STMicro 32 Discovery

What I am wondering is even though it is a new product, has anyone else had a look at one of these boards, or maybe have any relevant opinions?

I have enough stuff to play with. I could probably play with my current gear for a few years before I had them figured out too well. Is this STM board going to add any experience compared to my boards for PIC, AVR, and TI chips?

I will admit that I am not even close to fully using the abilities of chips like the PIC16F# & 18F#, the ATMEGAs, and MSP430, and I am also not in a hurry to mess with anything faster than 8MHz. The timing and design problems for higher frequency work are too spicy for me to want to play.

I also see that 32bit chips like the STM32F100RB and the comparable products from other chip fabbers are going to keep moving from affordable towards bargain pricing.

For $2.50 per chip in volume pricing it potentially does much more than several of the first desktop computers that I owned.
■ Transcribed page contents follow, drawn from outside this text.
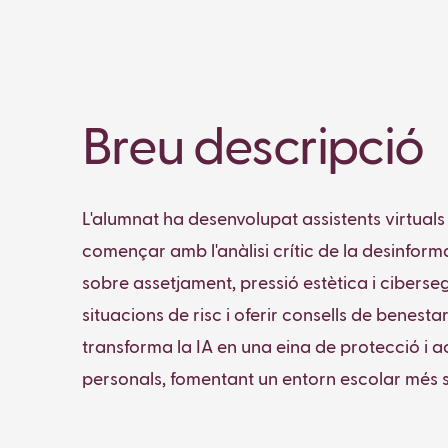
Breu descripció
L'alumnat ha desenvolupat assistents virtuals
començar amb l'anàlisi crític de la desinformac
sobre assetjament, pressió estètica i ciberseg
situacions de risc i oferir consells de bene
transforma la IA en una eina de protecció i a
personals, fomentant un entorn escolar més se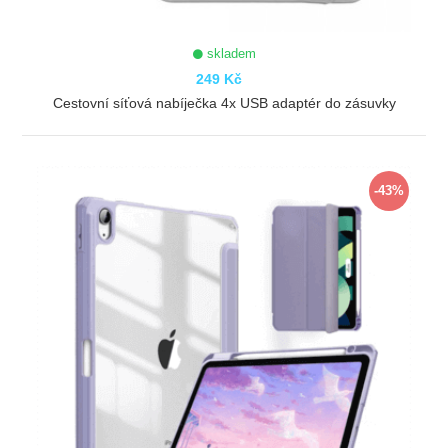
skladem
249 Kč
Cestovní síťová nabíječka 4x USB adaptér do zásuvky
ZOBRAZIT
-43%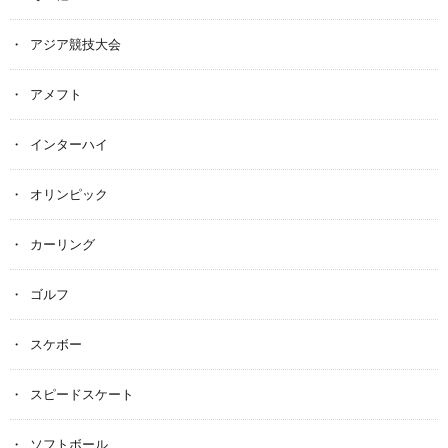
アジア競技大会
アメフト
インターハイ
オリンピック
カーリング
ゴルフ
スケボー
スピードスケート
ソフトボール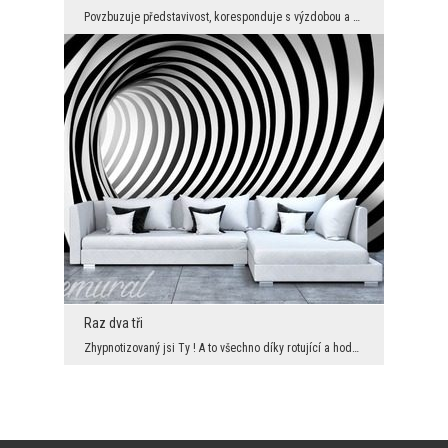
Povzbuzuje představivost, koresponduje s výzdobou a – co je nejvážnější – odráží hlavní zájmy oby...
Raz dva tři
Zhypnotizovaný jsi Ty ! A to všechno díky rotující a hodně vtahující (doslova i přeneseně) foto-t...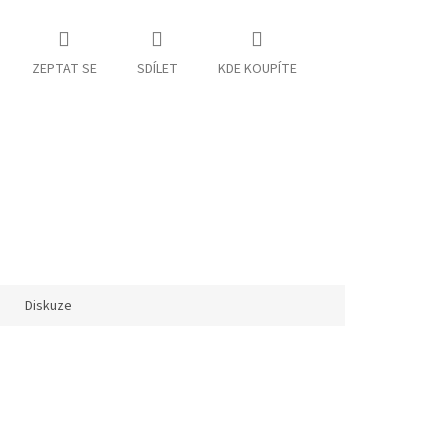
ZEPTAT SE
SDÍLET
KDE KOUPÍTE
Diskuze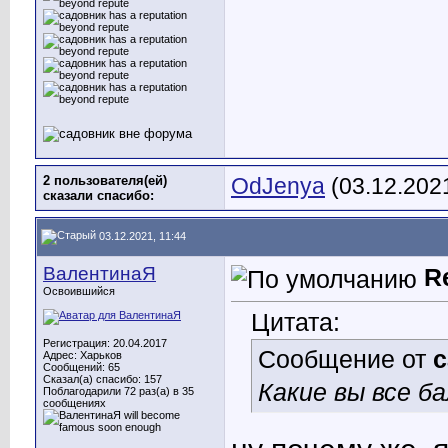
2 пользователя(ей)
OdJenya
(03.12.202
сказали cпасибо:
03.12.2021, 11:44
ВалентинаЯ
R
Освоившийся
Цитата:
Регистрация: 20.04.2017
Сообщение от
с
Адрес: Харьков
Сообщений: 65
Сказал(а) спасибо: 157
Какие вы все ба
Поблагодарили 72 раз(а) в 35
сообщениях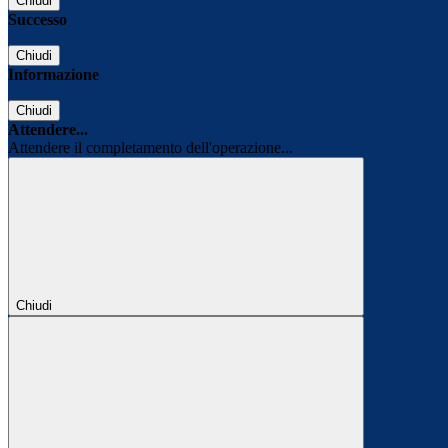
Chiudi
Successo
Chiudi
Informazione
Chiudi
Attendere...
Attendere il completamento dell'operazione...
Chiudi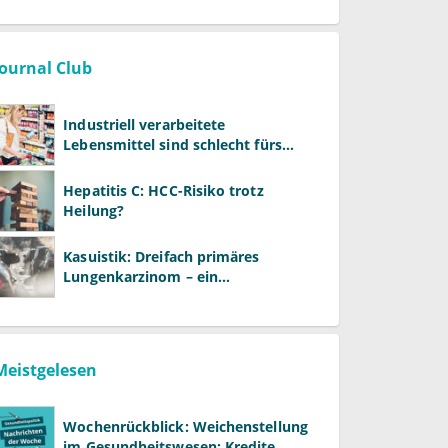
Journal Club
Industriell verarbeitete
Lebensmittel sind schlecht fürs
Gehirn
Hepatitis C: HCC-Risiko trotz
Heilung?
Kasuistik: Dreifach primäres
Lungenkarzinom – ein
ungewöhnlicher Fall
Meistgelesen
Wochenrückblick: Weichenstellung
im Gesundheitswesen: Kredite,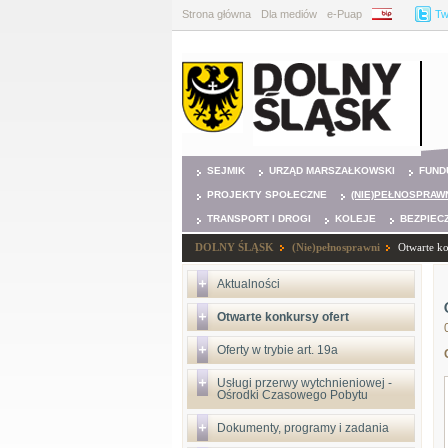
Strona główna
Dla mediów
e-Puap
BIP
Tw
SEJMIK
URZĄD MARSZAŁKOWSKI
FUND
PROJEKTY SPOŁECZNE
(NIE)PEŁNOSPRAW
TRANSPORT I DROGI
KOLEJE
BEZPIEC
DOLNY ŚLĄSK
(Nie)pełnosprawni
Otwarte ko
Aktualności
Otwarte konkursy ofert
Oferty w trybie art. 19a
Usługi przerwy wytchnieniowej -
Ośrodki Czasowego Pobytu
Dokumenty, programy i zadania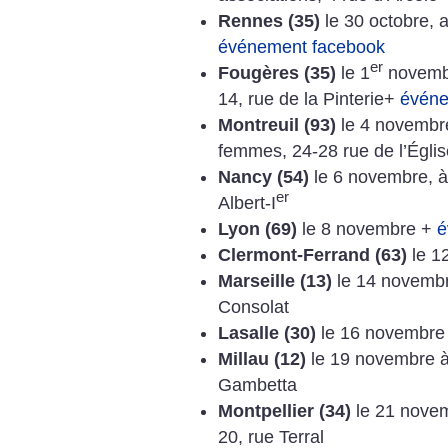
Rennes (35)
le 30 octobre, 
événement facebook
er
Fougères (35)
le 1
novembr
14, rue de la Pinterie+
événe
Montreuil (93)
le 4 novembre
femmes, 24-28 rue de l’Égli
Nancy (54)
le 6 novembre, à 
er
Albert-I
Lyon (69)
le 8 novembre +
é
Clermont-Ferrand (63)
le 1
Marseille (13)
le 14 novembr
Consolat
Lasalle (30)
le 16 novembre 
Millau (12)
le 19 novembre à
Gambetta
Montpellier (34)
le 21 novem
20, rue Terral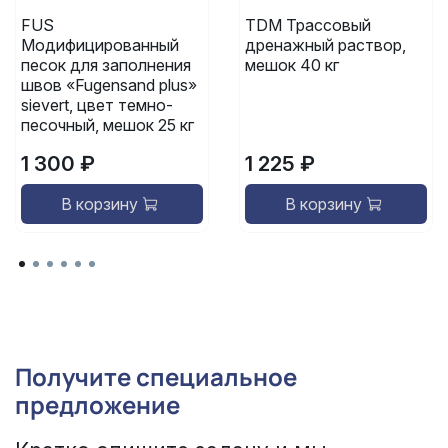
FUS
TDM Трассовый
Модифицированный
дренажный раствор,
песок для заполнения
мешок 40 кг
швов «Fugensand plus»
sievert, цвет темно-
песочный, мешок 25 кг
1 300 ₽
1 225 ₽
В корзину
В корзину
Получите специальное
предложение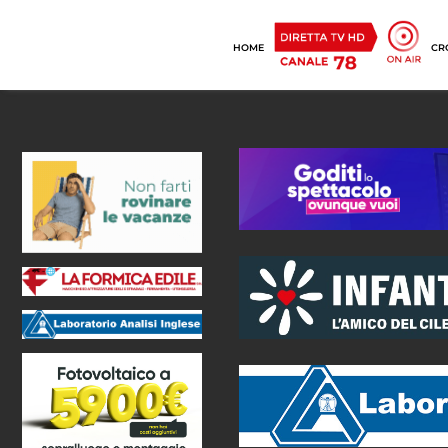
HOME
CR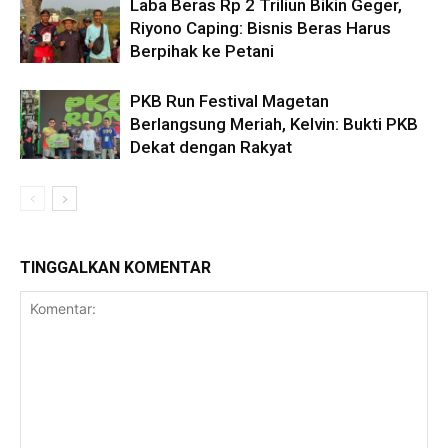
Laba Beras Rp 2 Triliun Bikin Geger,
Riyono Caping: Bisnis Beras Harus
Berpihak ke Petani
PKB Run Festival Magetan
Berlangsung Meriah, Kelvin: Bukti PKB
Dekat dengan Rakyat
TINGGALKAN KOMENTAR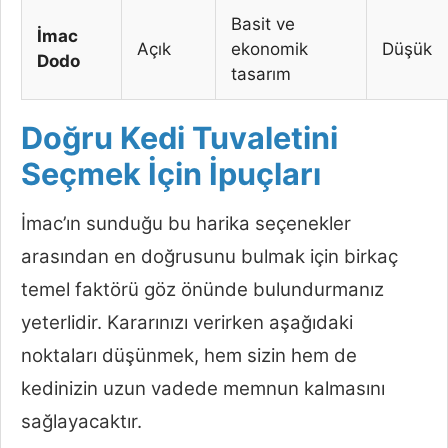
Basit ve
İmac
Açık
ekonomik
Düşük
Dodo
tasarım
Doğru Kedi Tuvaletini
Seçmek İçin İpuçları
İmac’ın sunduğu bu harika seçenekler
arasından en doğrusunu bulmak için birkaç
temel faktörü göz önünde bulundurmanız
yeterlidir. Kararınızı verirken aşağıdaki
noktaları düşünmek, hem sizin hem de
kedinizin uzun vadede memnun kalmasını
sağlayacaktır.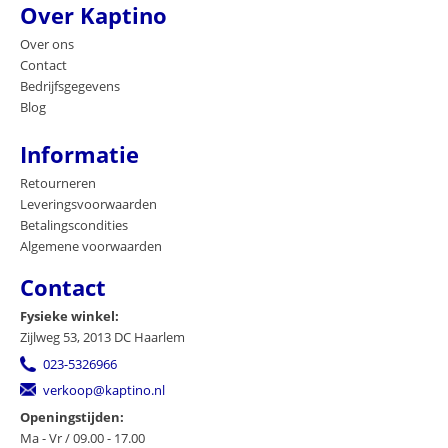
Over Kaptino
Over ons
Contact
Bedrijfsgegevens
Blog
Informatie
Retourneren
Leveringsvoorwaarden
Betalingscondities
Algemene voorwaarden
Contact
Fysieke winkel:
Zijlweg 53, 2013 DC Haarlem
023-5326966
verkoop@kaptino.nl
Openingstijden:
Ma - Vr / 09.00 - 17.00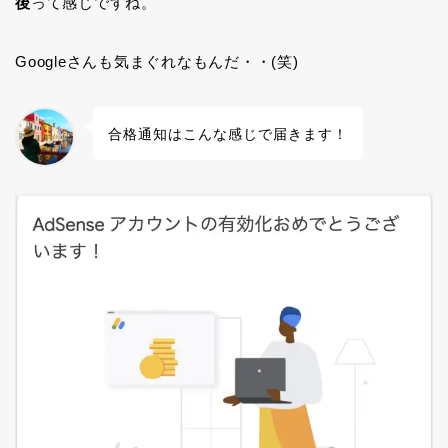
後
って感じですね。
Googleさんも気まぐれなもんだ・・(笑)
合格通知はこんな感じで届きます！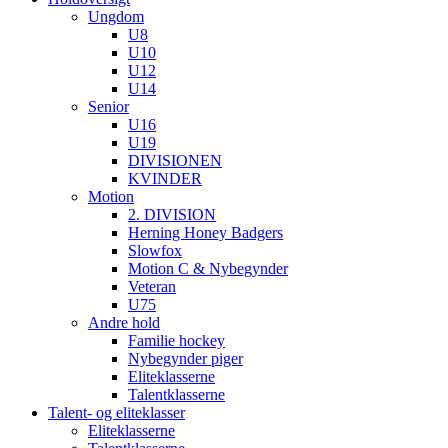
Ungdom
U8
U10
U12
U14
Senior
U16
U19
DIVISIONEN
KVINDER
Motion
2. DIVISION
Herning Honey Badgers
Slowfox
Motion C & Nybegynder
Veteran
U75
Andre hold
Familie hockey
Nybegynder piger
Eliteklasserne
Talentklasserne
Talent- og eliteklasser
Eliteklasserne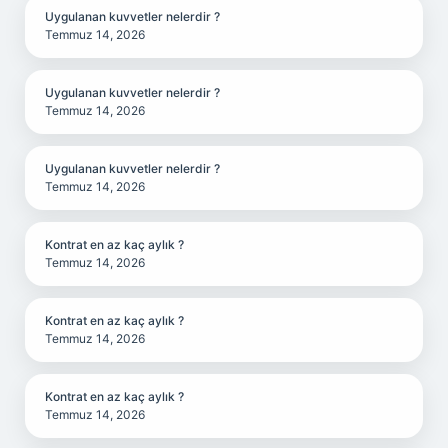
Uygulanan kuvvetler nelerdir ?
Temmuz 14, 2026
Uygulanan kuvvetler nelerdir ?
Temmuz 14, 2026
Uygulanan kuvvetler nelerdir ?
Temmuz 14, 2026
Kontrat en az kaç aylık ?
Temmuz 14, 2026
Kontrat en az kaç aylık ?
Temmuz 14, 2026
Kontrat en az kaç aylık ?
Temmuz 14, 2026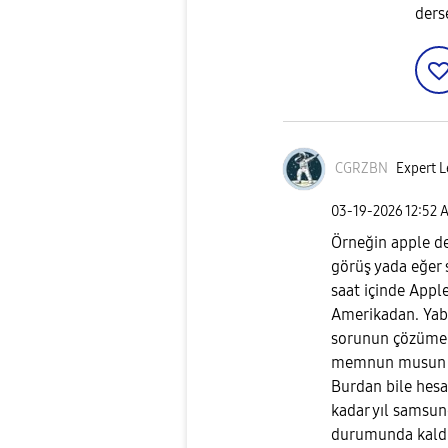
ders
CGRZBN
Expert L
‎03-19-2026
12:52 
Örneğin apple d
görüş yada eğer s
saat içinde Appl
Amerikadan. Yaba
sorunun çözüme 
memnun musun bi 
Burdan bile hesab
kadar yıl samsun
durumunda kald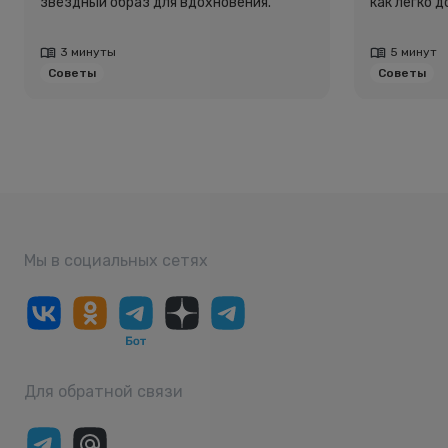
звёздный образ для вдохновения.
как легко 
3 минуты
5 минут
Советы
Советы
Мы в социальных сетях
Для обратной связи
Basically, is there anyone out there wanting to push me towards either side of the fence?
 

colinb

Joined Jun 15, 2011
351
I bought two of the STM32VLDISCOVERY from Mouser because they were so cheap (US$11.00). They are a fantastic deal! There are so many I/O pins and peripherals, and the MCU is very powerful even though the maximum clock rate is 24 MHz since it is a 32-bit Cortex-M3 core, so it can do a lot of work in each clock cycle.

Because I use Linux and free software for my development, the "ST-Link" protocol debug/programming chip on the board did not work for me, but I was able to make use of the awesome Versaloon firmware and vsprog+OpenOCD programmer and debugger system.

One thing I really like about the STM32 line of microcontrollers is that the entire line is pin-compatible. So you can start with a $2.00 Value Line chip and replace it with a 72 MHz, 1 MB flash Performance Line chip with ease. And you have a choice of 48 pin, 64 pin, and 100 pin packages even in the low-cost range. I have never seen such inexpensive 64-pin and 100-pin 32-bit microcontrollers.

I started out an NXP LPC1000 fan due to raw clock speed for very little money, but ST's STM32 has a lot going for it in terms of (1) consistency across the line, (2) the STM32 Standard Peripheral Library as well as all the examples, (3) a DMA controller even in the low-cost Value Line MCUs, (4) a real-time clock in the low-cost MCUs that can be run at 32.768 kHz if desired (compare to NXP's LPC1300 line that has no RTC, or the LPC1700 that has an RTC with only 1 second resolution, so no subsecond precision).
 

colinb

Joined Jun 15, 2011
351
P.S. if you compare an ARM Cortex-M3 to AVR, PIC, or 8051, you will see that the Cortex-M3 provides a tremendously better value with respect to RAM and flash capacity, I/O pin count, and arithmetic performance. Not to mention multi-vendor support for the Cortex-M3 architecture: TI, STMicroelectronics, Toshiba, Freescale, Energy Micro, Atmel, ... just to name a few.